Problem details: Could you restate the whole listing below word for word, minus the pictures?

Provided material:
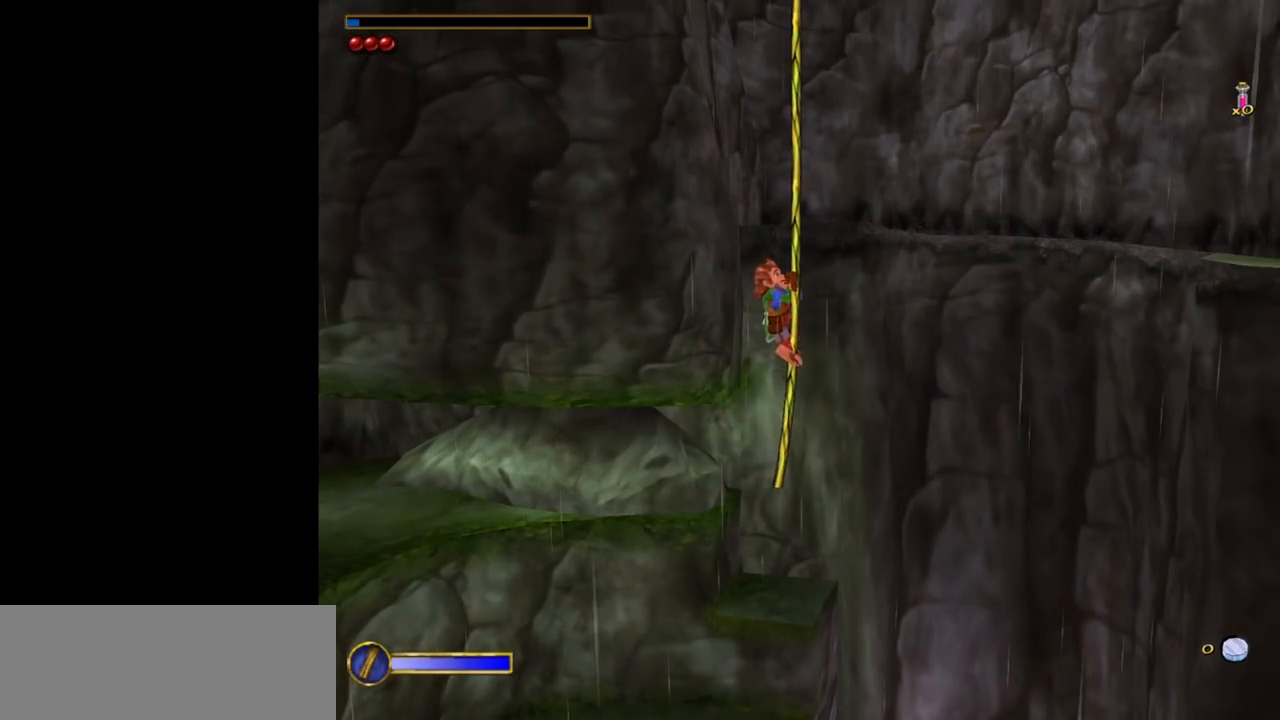
{"keys": [], "mouse": [], "events": []}
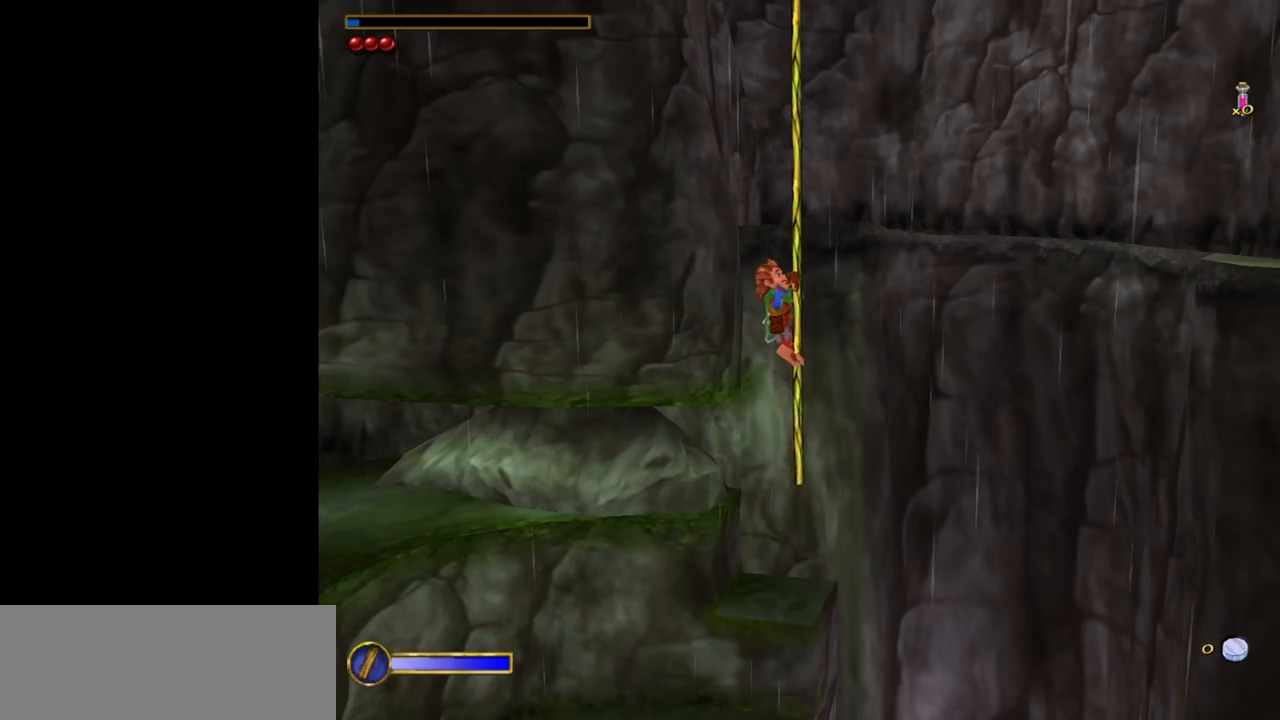
{"keys": ["space", "w"], "mouse": [], "events": [[283, "space", "down"], [283, "w", "down"]]}
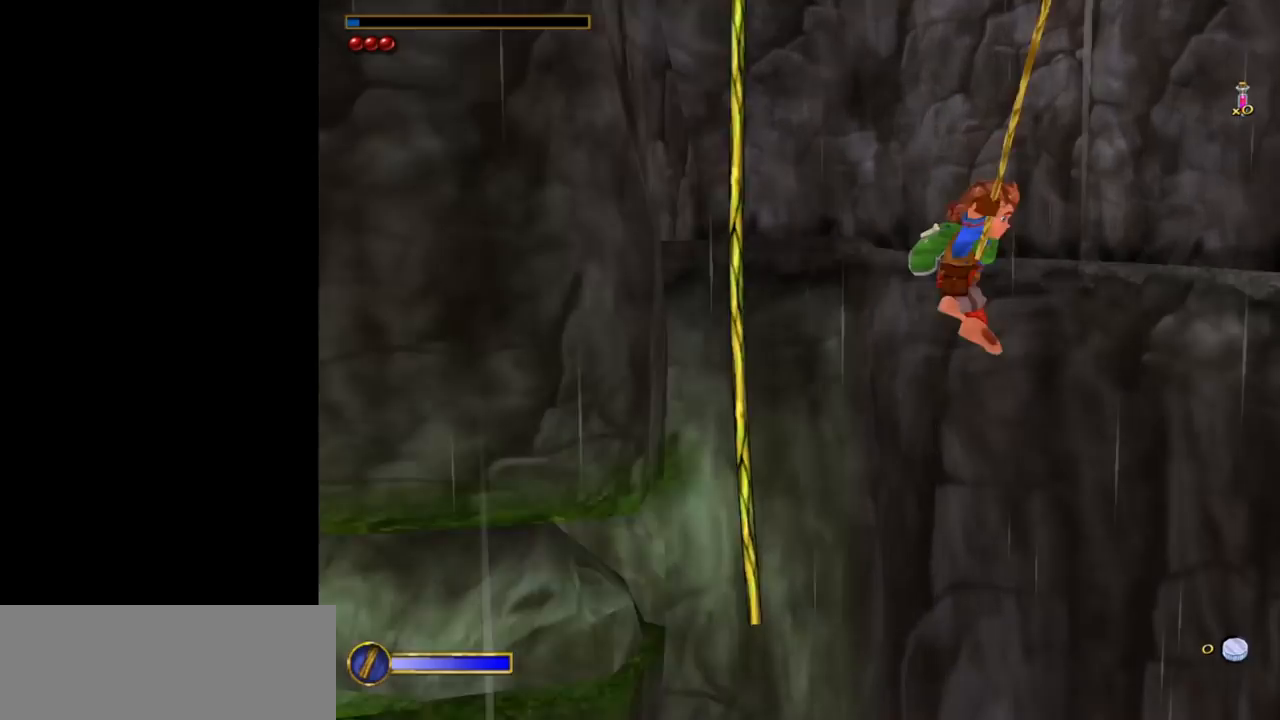
{"keys": ["w"], "mouse": [], "events": [[200, "space", "up"]]}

Task output:
{"keys": [], "mouse": [], "events": []}
{"keys": ["space", "w"], "mouse": [], "events": [[283, "space", "down"], [283, "w", "down"]]}
{"keys": ["w"], "mouse": [], "events": [[200, "space", "up"]]}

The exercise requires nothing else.